[start]
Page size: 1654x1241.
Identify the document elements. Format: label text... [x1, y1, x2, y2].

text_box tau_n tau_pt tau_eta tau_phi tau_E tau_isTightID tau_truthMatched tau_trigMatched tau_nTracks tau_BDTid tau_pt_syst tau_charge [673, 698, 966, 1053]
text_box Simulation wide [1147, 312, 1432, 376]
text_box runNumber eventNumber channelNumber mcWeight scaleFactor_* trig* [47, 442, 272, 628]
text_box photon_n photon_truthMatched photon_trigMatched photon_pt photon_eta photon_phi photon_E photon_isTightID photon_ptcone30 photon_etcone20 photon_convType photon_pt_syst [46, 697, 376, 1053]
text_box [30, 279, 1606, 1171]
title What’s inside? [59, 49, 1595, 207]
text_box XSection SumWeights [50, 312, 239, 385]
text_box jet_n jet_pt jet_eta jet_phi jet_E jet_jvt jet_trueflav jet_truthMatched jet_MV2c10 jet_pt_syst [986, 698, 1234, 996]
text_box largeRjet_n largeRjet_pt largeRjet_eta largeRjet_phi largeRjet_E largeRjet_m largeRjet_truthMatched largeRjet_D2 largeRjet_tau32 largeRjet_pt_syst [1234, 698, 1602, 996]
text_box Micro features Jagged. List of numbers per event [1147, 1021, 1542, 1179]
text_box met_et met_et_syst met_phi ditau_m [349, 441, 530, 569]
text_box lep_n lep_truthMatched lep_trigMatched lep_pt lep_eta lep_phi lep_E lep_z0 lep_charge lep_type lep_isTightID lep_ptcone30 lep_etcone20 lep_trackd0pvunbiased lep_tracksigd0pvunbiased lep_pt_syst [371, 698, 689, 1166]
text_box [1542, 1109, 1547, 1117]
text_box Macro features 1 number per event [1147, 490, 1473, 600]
[end]
* **Challenge**: Which rows above contain the word "features", with case counting? Collect each such row and copy it out in full.

* **Response to this exercise**:
text_box Micro features Jagged. List of numbers per event [1147, 1021, 1542, 1179]
text_box Macro features 1 number per event [1147, 490, 1473, 600]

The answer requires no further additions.